Polonia restituta

August 21, 1980

Poland is not going to achieve true independence out of the present wave of strikes throughout its industrial cities. Poland is a military prisoner of the Soviet Union. It cannot hope to escape into independence unless or until the whole Soviet empire is shaken up by some political convulsion which is not yet on any horizon.

The essential fact about Poland's situation is that there are 66 Soviet divisions inside European USSR to the east of Poland (and more in Siberia, the Urals, and the Caucasus). There are 31 Soviet divisions in East Germany on the West side of Poland. There are five Soviet divisions in Czechoslovakia and four in Hungary to the south. There are two Soviet divisions, both armored, inside Poland itself. And the small Polish army of 15 divisions is effectively under Soviet command.

Since World War II the Soviets three times have used their armed forces to suppress any threat to their control over Eastern Europe and over the communist governments which manage those countries on behalf of the Kremlin. Soviet tanks were used, without hesitation, against dissident workers in East Berlin in 1953, in Hungary in 1956, in Czechoslovakia in 1968. There is not the slightest reason to doubt that they would be used in Poland if the Polish communist government lost control of the present situation.

But we on the outside who wish the Poles well can note with admiration this new evidence that the spirit of independence has not been smothered or crushed out of the Polish people. And we can also note with respect the care, the patience, and, so far, the success with which the Polish people are regaining some voice in their own affairs.

Poland is still nominally what all communist states set up under Moscow's bayonets are supposed to be. It is a country governed by a minority dictatorship. The euphemism for this is "the leading role" of the communist party. Under this system all power is centered in the central committee of the communist party which runs the country from the center, in all respects. It is dictatorial and unitary. The one thing it resists above all else is a diffusion of its power and authority.

All of the peoples in Eastern Europe have tried at one time or another to break out from under this form of unitary dictatorship run from Moscow for the primary benefit of the Soviet state. Hungary and Czechoslovakia went too far for Moscow. The dissident movement was repressed in Hungary with much bloodshed. The Czechs were repossessed without bloodshed.

One only -- Yugoslavia -- has been successful in being truly independent. But Yugoslavia was unique in emerging from World War II with its own self-established communist government. This was not a committee of Soviet sycophants brought in by Soviet troops and set up by Soviet bayonets. Marshal Tito was the most successful military resistance leader in his country during the war. He was indigenous. And besides, Yugoslavia has an open coast on the Adriatic and could be supplied from the west.

Being next door to Yugoslavia has been Romania's biggest single asset in its special type of semi-independence from Moscow.
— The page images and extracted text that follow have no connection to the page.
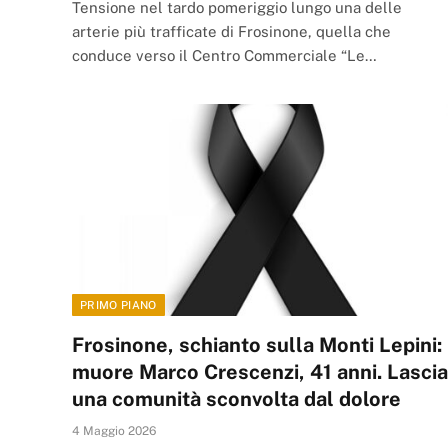
Tensione nel tardo pomeriggio lungo una delle
arterie più trafficate di Frosinone, quella che
conduce verso il Centro Commerciale “Le…
PRIMO PIANO
Frosinone, schianto sulla Monti Lepini:
muore Marco Crescenzi, 41 anni. Lascia
una comunità sconvolta dal dolore
4 Maggio 2026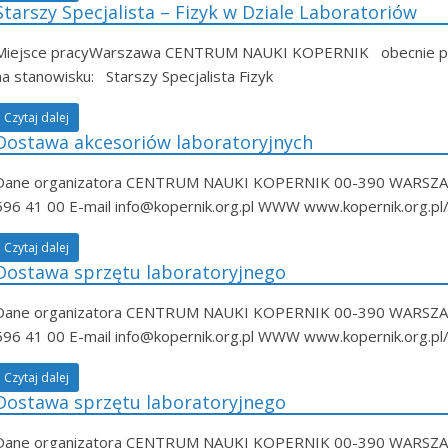
Starszy Specjalista – Fizyk w Dziale Laboratoriów
Miejsce pracyWarszawa CENTRUM NAUKI KOPERNIK obecnie posz
na stanowisku: Starszy Specjalista Fizyk
Czytaj dalej
Dostawa akcesoriów laboratoryjnych
Dane organizatora CENTRUM NAUKI KOPERNIK 00-390 WARSZ
596 41 00 E-mail info@kopernik.org.pl WWW www.kopernik.org.
Czytaj dalej
Dostawa sprzętu laboratoryjnego
Dane organizatora CENTRUM NAUKI KOPERNIK 00-390 WARSZ
596 41 00 E-mail info@kopernik.org.pl WWW www.kopernik.org.
Czytaj dalej
Dostawa sprzętu laboratoryjnego
Dane organizatora CENTRUM NAUKI KOPERNIK 00-390 WARSZ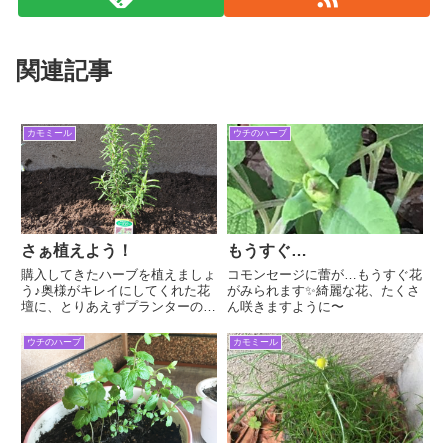
関連記事
カモミール
ウチのハーブ
さぁ植えよう！
もうすぐ…
購入してきたハーブを植えましょ
コモンセージに蕾が…もうすぐ花
う♪奥様がキレイにしてくれた花
がみられます✨綺麗な花、たくさ
壇に、とりあえずプランターの土
ん咲きますように〜
を混ぜて。間隔を空けて植えてま
した！こんだけ植えました。ハー
ウチのハーブ
カモミール
ブの女王「ラベンダー」。5〜6
月が見ごろらしいので、まだまだ
先ですが、楽しみです。「コモ
ン...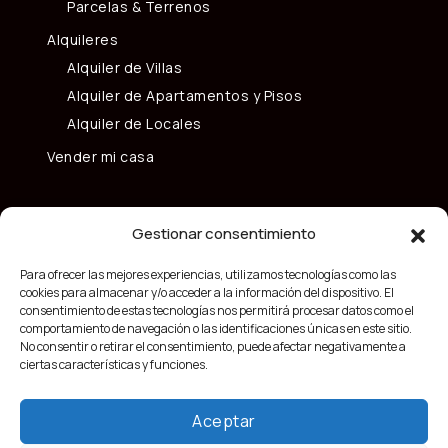
Parcelas & Terrenos
Alquileres
Alquiler de Villas
Alquiler de Apartamentos y Pisos
Alquiler de Locales
Vender mi casa
Gestionar consentimiento
Para ofrecer las mejores experiencias, utilizamos tecnologías como las
cookies para almacenar y/o acceder a la información del dispositivo. El
consentimiento de estas tecnologías nos permitirá procesar datos como el
comportamiento de navegación o las identificaciones únicas en este sitio.
No consentir o retirar el consentimiento, puede afectar negativamente a
ciertas características y funciones.
Aceptar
The Romanian formula has been built on maintaining an absolute communist party dictatorship but taking just a little economic and foreign policy freedom.

Poland is the most populous and in many ways the most important of the East European possessions of the Soviet state. Soviet policy in Europe is based on fear of a German revival. Hence 31 divisions of Soviet troops sit on top of the divided eastern half of Germany. To keep Germany divided Moscow must have a safe corridor through Poland. How can the Poles gain any independence so long as the Soviet line of supply runs through Poland?

It is not easy. But first, by wisdom more than by public demonstration, the Polish church has regained substantial control over its own affairs. Stefan Cardinal Wyszynski is without doubt the second most influential man in Poland today. He exercises his influence quietly, and largely behind the scenes. Yet the state would not dare to suppress either the cardinal or the Polish branch of the Roman Catholic Church. It tried, and gave up.

Now we have the workers in the great industrial cities of Poland acting in unison in what amounts to a national strike. The essence of what they are demanding is the same that the church has already won -- the right of self-representation. The strikers want many other things, but central to their rising is the right to select their own leaders, instead of having their leaders imposed upon them from Warsaw.

Stalinism means a unitary state controlled totally from the center. Poland has already broken that monopoly on power. The church speaks for itself. If the workers can gain the same degree of self-representation Poland will have become as free as is probably possible short of a breakup of the Soviet empire.